Yusuf memperkirakan kenaikan suku bunga acuan akan terjadi satu hingga dua kali terutama pada semester I-2023. Asumsi ini didasarkan atas kondisi inflasi domestik dan juga bagaimana langkah The Fed dalam mengeluarkan kebijakan menaikkan suku bunga acuan untuk menekan inflasi di AS.

Oleh karena itu dalam menganalisa keputusan BI yang menaikkan suku bunga acuannya pekan kemarin, ini tidak terlepas dari keputusan bank sentral AS yang juga masih menaikkan suku bunga acuannya.

BI pun harus meresponsnya untuk memperkecil selisih atau spread antara suku bunga The Fed dan BI. Hal ini juga untuk memastikan modal atau capital tidak keluar dari dalam negeri merespons kebijakan bank sentral AS yang menaikkan suku bunga acuannya. 

Jika BI tidak menaikkan suku bunga acuannya dan spread suku bunga mengalami pelebaran, maka investor terutama pemilik portofolio berpotensi akan memindahkan dananya keluar dari Indonesia.
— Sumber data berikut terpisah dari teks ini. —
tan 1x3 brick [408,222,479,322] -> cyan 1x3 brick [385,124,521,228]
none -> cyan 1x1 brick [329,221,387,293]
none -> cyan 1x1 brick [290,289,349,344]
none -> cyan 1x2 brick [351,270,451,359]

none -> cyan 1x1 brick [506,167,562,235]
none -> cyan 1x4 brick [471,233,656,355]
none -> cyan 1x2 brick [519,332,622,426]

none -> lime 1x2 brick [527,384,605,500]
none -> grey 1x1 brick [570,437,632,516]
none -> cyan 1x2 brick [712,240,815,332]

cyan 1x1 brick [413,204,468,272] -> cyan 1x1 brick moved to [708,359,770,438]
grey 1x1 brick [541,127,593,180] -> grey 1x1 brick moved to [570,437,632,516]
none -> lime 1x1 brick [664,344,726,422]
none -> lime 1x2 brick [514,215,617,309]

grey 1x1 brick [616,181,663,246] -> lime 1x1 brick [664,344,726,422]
Tentunya ini akan menekan nilai tukar rupiah.

Muaranya ini semua bisa memengaruhi inflasi terutama yang didorong oleh barang-barang impor yang menjadi lebih mahal. Apalagi, posisi terakhir dari inflasi di dalam negeri itu relatif masih tinggi.
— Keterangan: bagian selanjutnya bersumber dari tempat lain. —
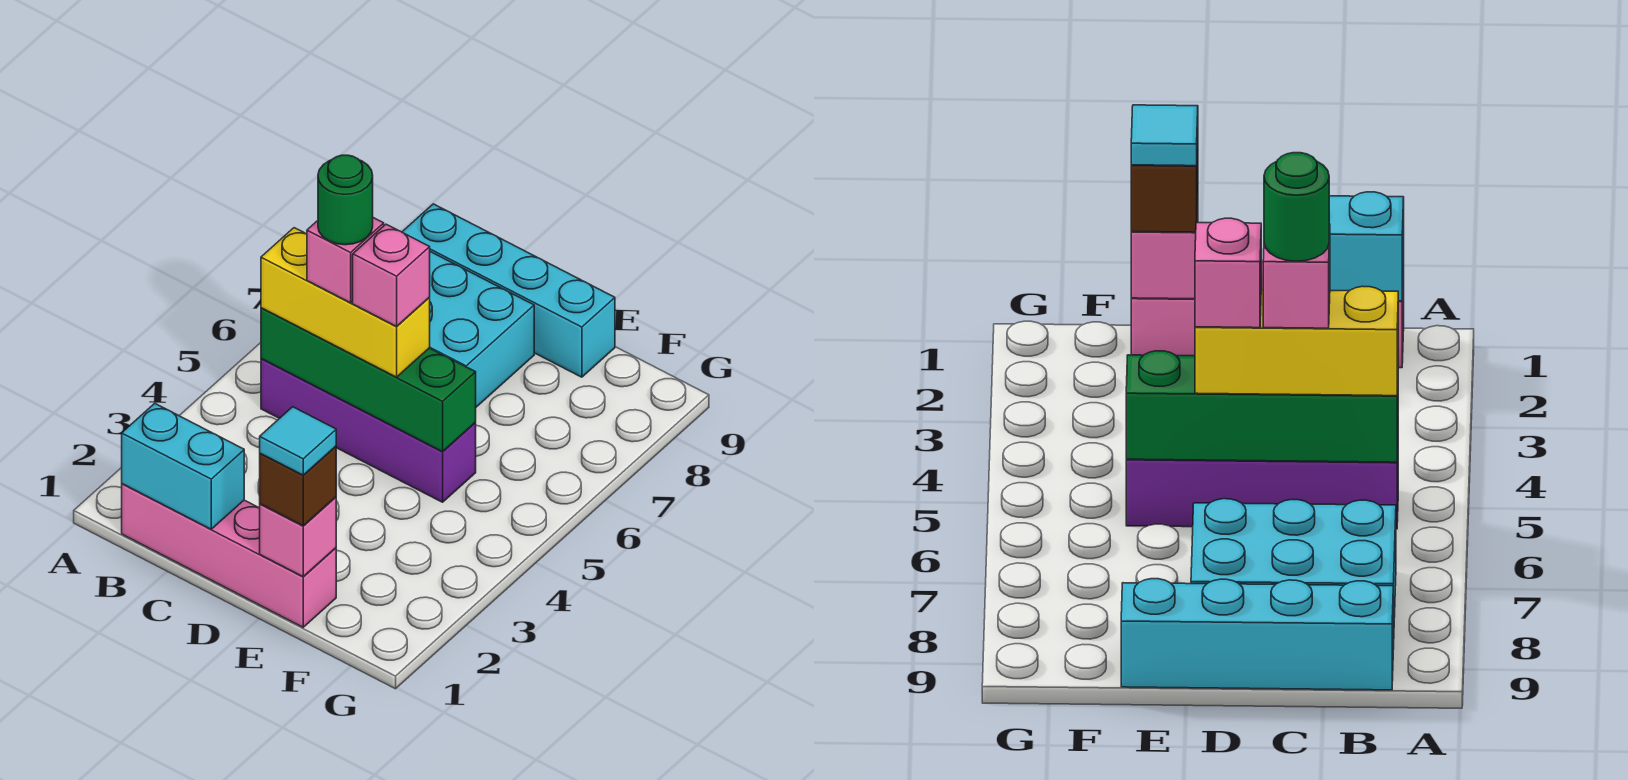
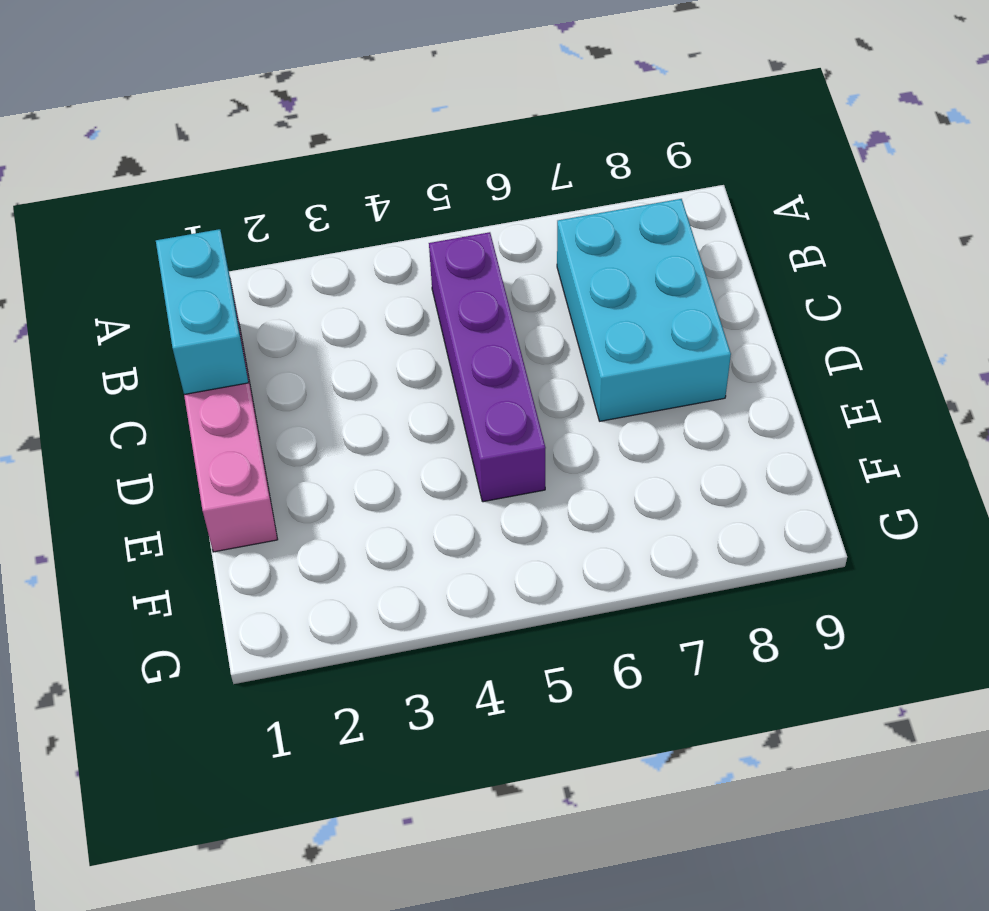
none -> cyan 1x4 brick [402,204,615,377]
none -> green 1x4 brick [261,308,476,452]
none -> pink 1x1 brick [260,497,336,576]

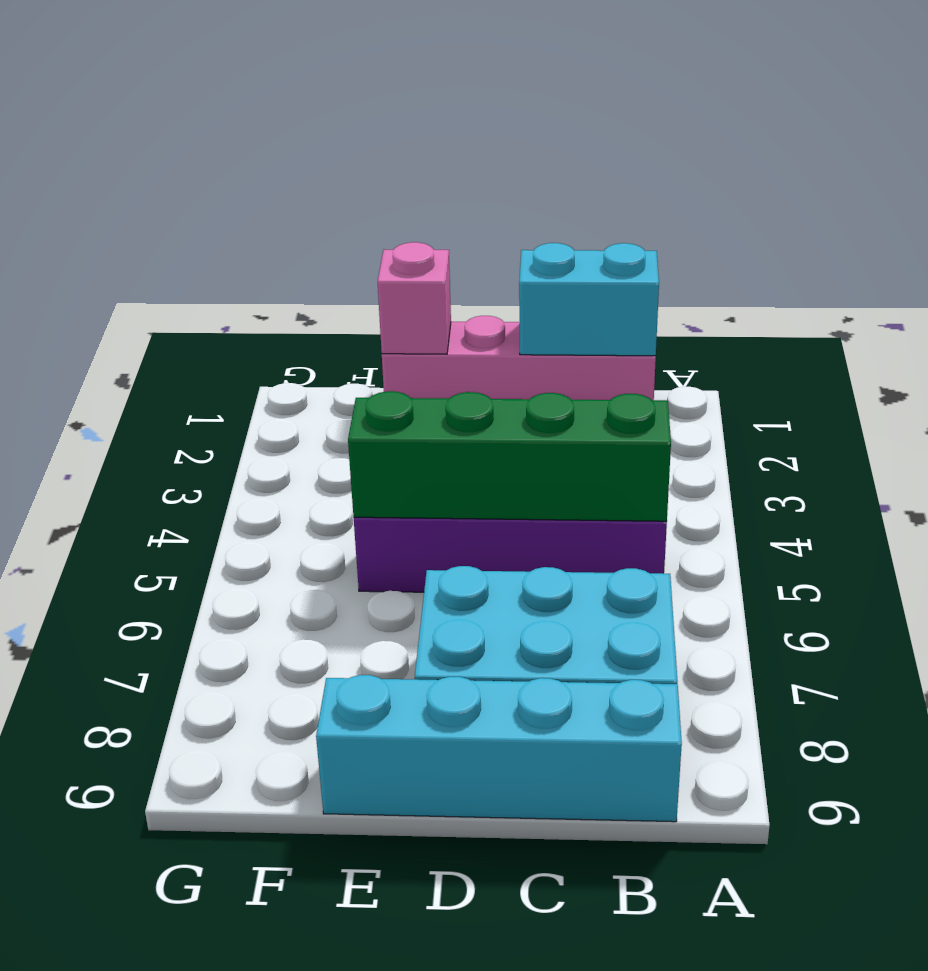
none -> yellow 1x3 brick [261,228,430,377]
none -> brown 1x1 brick [260,446,336,526]
none -> pink 1x1 brick [307,218,384,303]

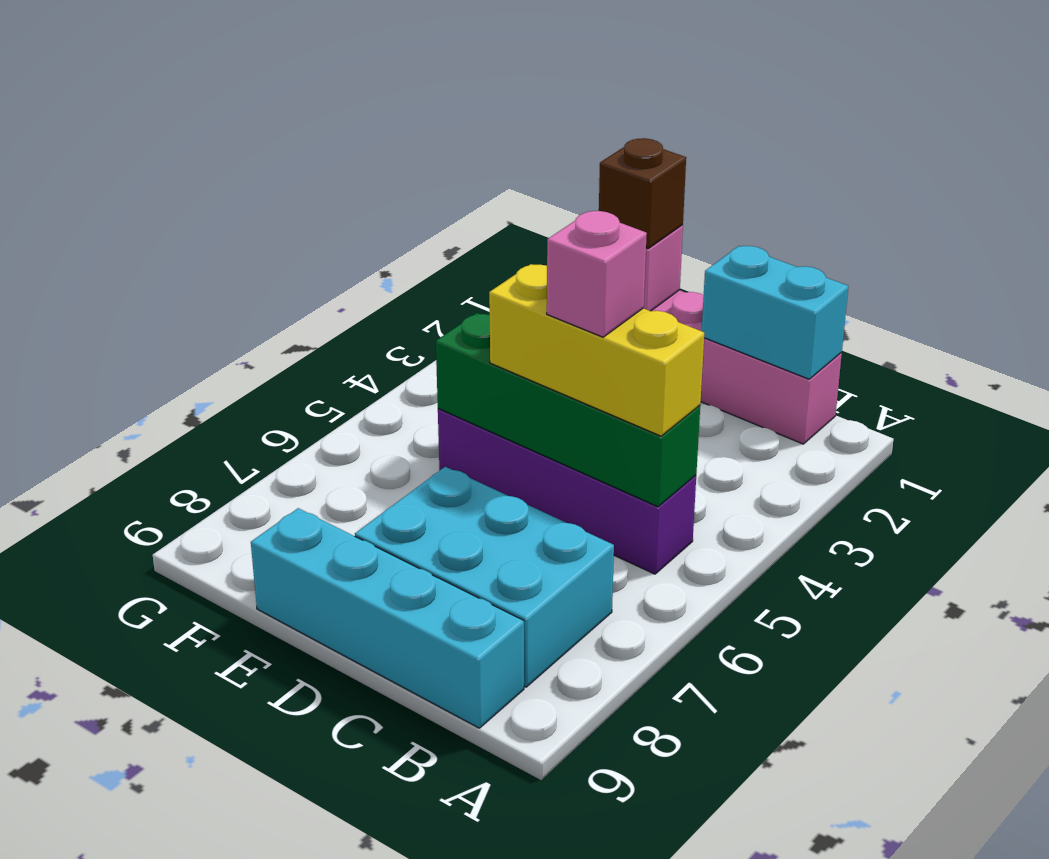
none -> pink 1x1 brick [353,224,430,326]
none -> cyan 1x1 tile [260,407,336,475]
none -> green 1x1 round brick [318,155,373,245]

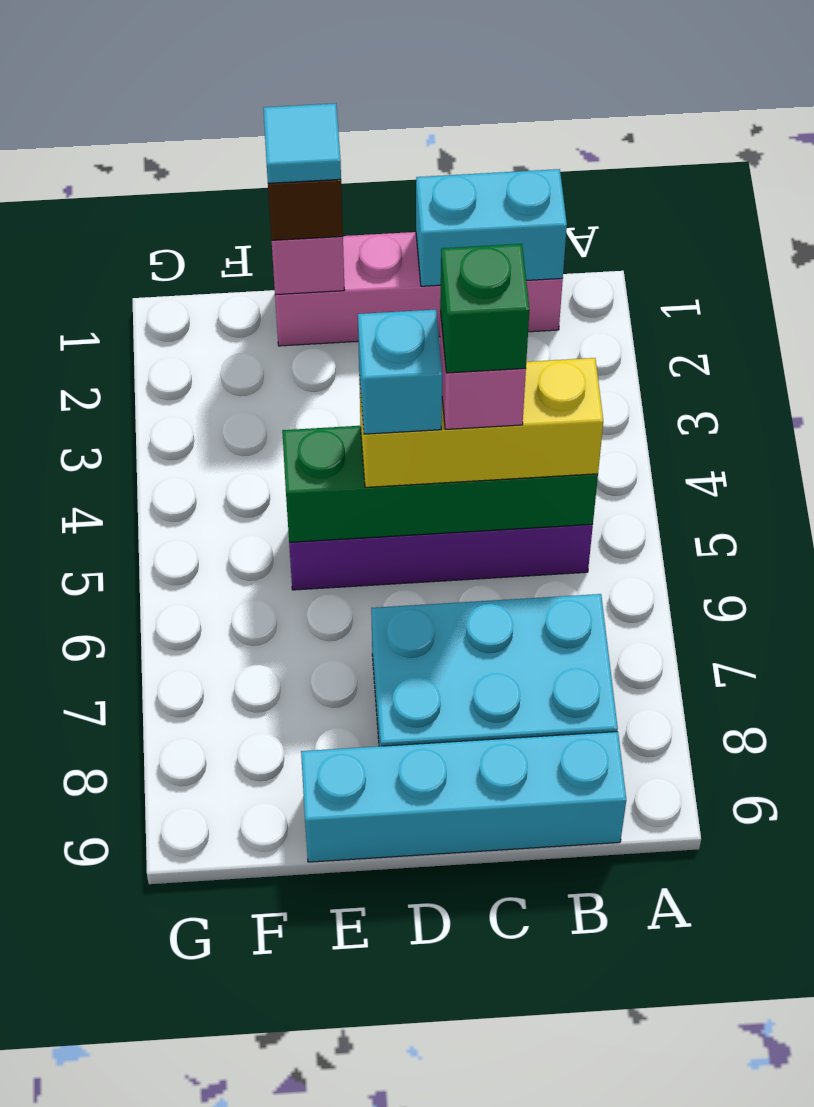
green 1x1 brick [440,244,530,373] -> green 1x1 round brick [318,155,373,245]
cyan 1x1 brick [358,310,442,434] -> pink 1x1 brick [353,224,430,326]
“Dalam melakukan tupoksinya (tugas pokok dan fungsi) BI, saya kira mau tidak mau (BI) harus mengambil keputusan tersebut,” ujar Yusuf.

Pada minggu ketiga tahun 2023, BI kembali menaikkan suku bunga acuannya menjadi 5,75 persen. Suku bunga acuan Bank Indonesia ini naik 25 basis poin (bps) dari posisi sebulan sebelumnya sebesar 5,5 persen.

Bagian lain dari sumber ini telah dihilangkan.